── TEXT SEGMENT

They are so-called legitimate expenses for former Councilman Larry Seabrook's Democratic club.
The councilman may have been convicted of fraud on Thursday for sending tax dollars to nonprofit groups he controlled but he was let off on three other charges, all associated with expenses at his political club in the Bronx.
In fact, according to the State Board of Elections, a political club can really spend money on anything it wants, from Seabrook's American Express bill to books from Borders, including one on improving your sex life.
"It's unacceptable but unfortunately legal," said Dick Dadey with the Citizens Union. "Larry Seabrook's trial kinda pulled back the veil and showed this kind of shadow world of political campaign activity without the kind of enforcement that needs to take place."
Every political club is required to file with the State Board of Elections, including Larry Seabrook's. But the truth is, according to one board official, many of them don't actually file with the State Board of Elections. And of those that do, there is absolutely no oversight of how they spend their money.
Seabrook's club never filed with the state board. Some other clubs haven't submitted paperwork in years.
However, groups like the Chelsea Reform Democratic Club said these are just a few bad apples. They say the clubs aren't politicians' personal piggy banks.
"None of our elected officials would dare submit that kind of thing," said Steven Skyles-Mulligan with the Chelsea Reform Democratic Club. "Not only would they not dare, they wouldn't even think of it."
So, if they aren't paying for lunch, what are these clubs doing anyway?
"It wasn't meant to buy $177 bagels or Xboxs, without question," said Democratic political consultant Hank Sheinkopf. "What it was meant to do, what clubs were meant to do and what parties were meant to do is turn out the vote. The problem is they don't do much of that anymore."
It's likely that the Northeast Bronx Community Democratic Club won't do it ever again.

────
── DATA SHOWN

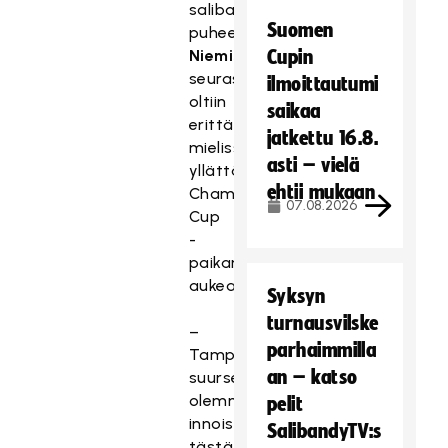
salibandyn
Suomen
puheenjohtaja
Pekka
Niemisen
mukaan
Cupin
seurassa
ilmoittautumi
oltiin
saikaa
erittäin
jatkettu 16.8.
mielissään
asti – vielä
yllättävän
ehtii mukaan
Champions
07.08.2026
Cup
-
paikan
aukeamisesta.
Syksyn
turnausvilske
–
parhaimmilla
Tamperelaisena
an – katso
suurseurana
olemme
pelit
innoissamme
SalibandyTV:s
tästä.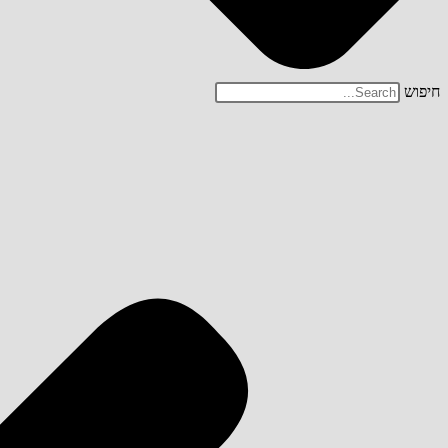
חיפוש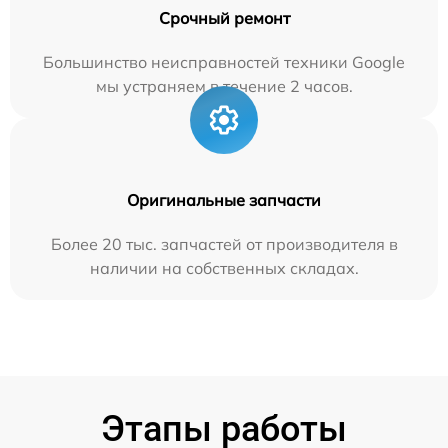
Срочный ремонт
Большинство неисправностей техники Google
мы устраняем в течение 2 часов.
Оригинальные запчасти
Более 20 тыс. запчастей от производителя в
наличии на собственных складах.
Этапы работы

────

WORK INSTRUCTION A - In the article on political club spending, who is quoted as speaking for the Citizens Union?
WORK INSTRUCTION B - Reproduce the stretch of the article on political club spending from "Every political club" through "clubs doing anyway?".
These rows were drawn from a separate source.

WRITTEN SOLUTION A - Dick Dadey

WRITTEN SOLUTION B -
Every political club is required to file with the State Board of Elections, including Larry Seabrook's. But the truth is, according to one board official, many of them don't actually file with the State Board of Elections. And of those that do, there is absolutely no oversight of how they spend their money.
Seabrook's club never filed with the state board. Some other clubs haven't submitted paperwork in years.
However, groups like the Chelsea Reform Democratic Club said these are just a few bad apples. They say the clubs aren't politicians' personal piggy banks.
"None of our elected officials would dare submit that kind of thing," said Steven Skyles-Mulligan with the Chelsea Reform Democratic Club. "Not only would they not dare, they wouldn't even think of it."
So, if they aren't paying for lunch, what are these clubs doing anyway?